→ SUPPLIED RECORDS
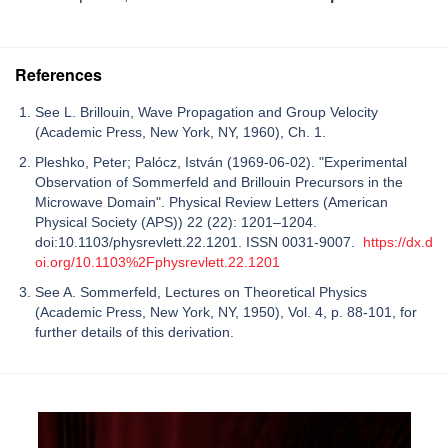
References
See L. Brillouin, Wave Propagation and Group Velocity
(Academic Press, New York, NY, 1960), Ch. 1.
Pleshko, Peter; Palócz, István (1969-06-02). "Experimental
Observation of Sommerfeld and Brillouin Precursors in the
Microwave Domain". Physical Review Letters (American
Physical Society (APS)) 22 (22): 1201–1204.
doi:10.1103/physrevlett.22.1201. ISSN 0031-9007.
https://dx.d
oi.org/10.1103%2Fphysrevlett.22.1201
See A. Sommerfeld, Lectures on Theoretical Physics
(Academic Press, New York, NY, 1950), Vol. 4, p. 88-101, for
further details of this derivation.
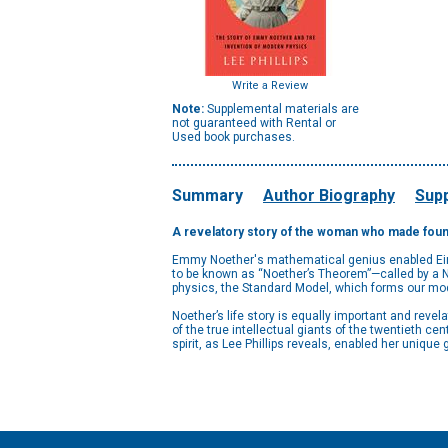
Write a Review
Note:
Supplemental materials are
not guaranteed with Rental or
Used book purchases.
Summary
Author Biography
Supp
A revelatory story of the woman who made found
Emmy Noether's mathematical genius enabled Einste
to be known as “Noether’s Theorem”—called by a Nob
physics, the Standard Model, which forms our mo
Noether’s life story is equally important and reve
of the true intellectual giants of the twentieth c
spirit, as Lee Phillips reveals, enabled her uniqu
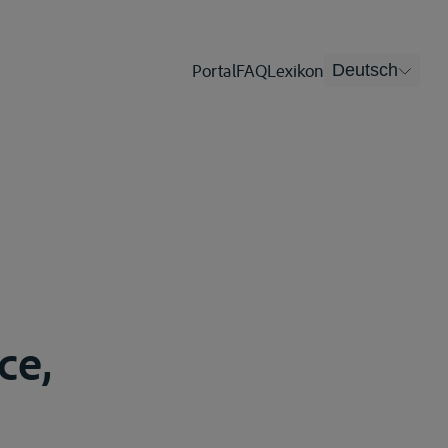
Portal
FAQ
Lexikon
Deutsch
ce,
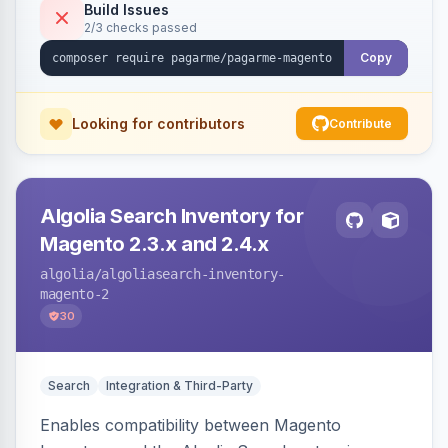
Build Issues
2/3 checks passed
Copy
Looking for contributors
Contribute
Algolia Search Inventory for
Magento 2.3.x and 2.4.x
algolia
/algoliasearch-inventory-
magento-2
30
Search
Integration & Third-Party
Enables compatibility between Magento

→ TASK OBJECTIVE
Give the text of the records above as a JSON list of strings, one string per line and no blank lines, starting at the beginning of the records and ending with the line that contains "further details of this derivation.", including both ends. Leave out the pictures.

→ SOLUTION
[
  "References",
  "See L. Brillouin, Wave Propagation and Group Velocity",
  "(Academic Press, New York, NY, 1960), Ch. 1.",
  "Pleshko, Peter; Palócz, István (1969-06-02). \"Experimental",
  "Observation of Sommerfeld and Brillouin Precursors in the",
  "Microwave Domain\". Physical Review Letters (American",
  "Physical Society (APS)) 22 (22): 1201–1204.",
  "doi:10.1103/physrevlett.22.1201. ISSN 0031-9007.",
  "https://dx.d",
  "oi.org/10.1103%2Fphysrevlett.22.1201",
  "See A. Sommerfeld, Lectures on Theoretical Physics",
  "(Academic Press, New York, NY, 1950), Vol. 4, p. 88-101, for",
  "further details of this derivation."
]